-------- Provided records --------
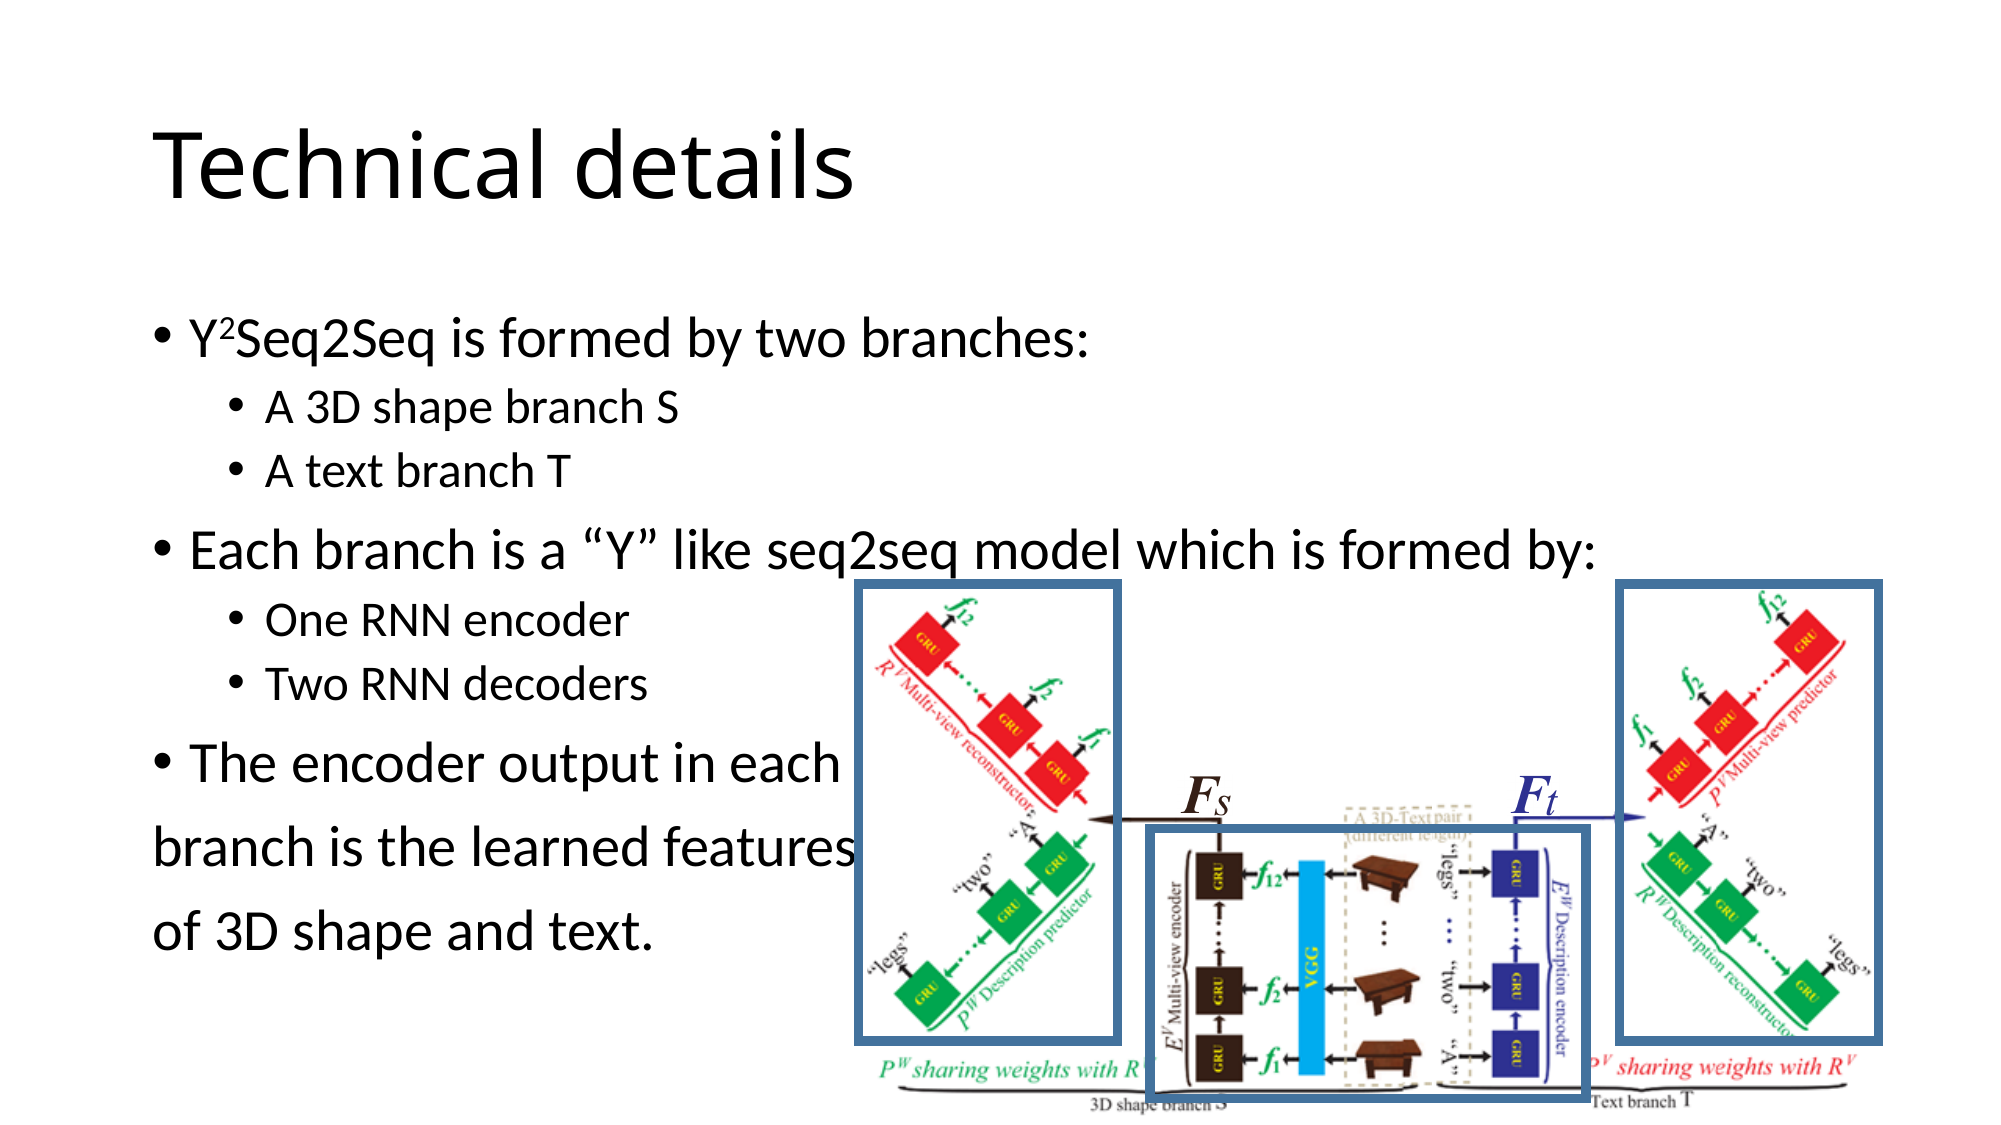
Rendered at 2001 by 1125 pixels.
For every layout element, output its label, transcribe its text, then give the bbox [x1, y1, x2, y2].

title Technical details [137, 59, 1863, 278]
picture [867, 583, 1876, 1120]
text_box [857, 583, 1118, 1042]
list Y2Seq2Seq is formed by two branches: A 3D shape branch S A text branch T Each branch is a “Y” like seq2seq model which is formed by: One RNN encoder Two RNN decoders The encoder output in each branch is the learned features of 3D shape and text. [137, 299, 1863, 1014]
text_box [1619, 583, 1880, 1042]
--------
What you should do:
Set down all of the material word for word, but keep each picture out.

Output for this exercise:
Rendered at 2001 by 1125 pixels.
For every layout element, output its label, transcribe its text, then give the bbox [x1, y1, x2, y2].

title Technical details [137, 59, 1863, 278]
picture [867, 583, 1876, 1120]
text_box [857, 583, 1118, 1042]
list Y2Seq2Seq is formed by two branches: A 3D shape branch S A text branch T Each branch is a “Y” like seq2seq model which is formed by: One RNN encoder Two RNN decoders The encoder output in each branch is the learned features of 3D shape and text. [137, 299, 1863, 1014]
text_box [1619, 583, 1880, 1042]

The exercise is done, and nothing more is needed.